Журнал онкологических исследований и лечения

Абстрактный

Anti-Tumoral Effects of Natural Killer Cells Differentiated In Vitro from Cord-Blood Hematopoietic Stem Cells on Umbilical Cord Mesenchymal Stem Cells against Glioblastoma

Ege Cubuk, Latife Merve Oktay, Hilal Kabadayi Ensarioglu, H. Seda Vatansever, Gulinnaz Ercan

Purpose: Glioblastoma is the most malignant primary adult brain tumor with a poor prognosis; therefore, novel therapies are needed. Natural Killer (NK) cells are promising candidates for immunotherapy because of their ability to eliminate tumor cells without prior sensitization. An inadequate number of NK cells remain a major obstacle. The primary purpose of this study was to develop NK cells from Cord Blood Hematopoietic Stem Cells (CB-HSCs) on Umbilical Cord Mesenchymal Stem Cells (UC-MSCs) feeder layer and analyse cytotoxic potential of NK cells against glioblastoma in vitro.

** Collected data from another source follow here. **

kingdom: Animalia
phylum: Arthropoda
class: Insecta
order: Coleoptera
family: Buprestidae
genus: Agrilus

Methods: UC-MSCs were treated with mitomycin-C to be used as a feeder layer. CB-HSCs were co-cultured with UC-MSCs and differentiated into NK cells by using medium containing cytokines such as thrombopoietin, Flt3- ligand, stem cell factor, IL-6, IL-7, IL-15 and IL-2. NK cells were characterized by immunocytochemistry. The in vitro cytotoxic effect of NK cells on T98-glioblastoma cells was determined by annexin V‑fluorescein isothiocyanate/ propidium iodide staining followed by flow cytometric analysis. qRT-PCR was performed to measure gene expression levels of KRAS, TP53, TGFBR2 and NANOG in glioblastoma cells after treatment with NK cells.

Results: NK cells were successfully differentiated from CB-HSCs on the UC-MSC feeder layer with the strong expression of cytotoxic receptors after 6 weeks. They demonstrated potent cytotoxicity against glioblastoma in vitro. Additionally, the KRAS oncogene expression in glioblastoma cells decreased upon co-culture with NK cells.

Conclusion: NK cells differentiated from CB-HSCs on UC-MSC feeder-layer were capable of eliminating glioblastoma cells via apoptosis in vitro and warrant further investigation in vivo and clinical settings.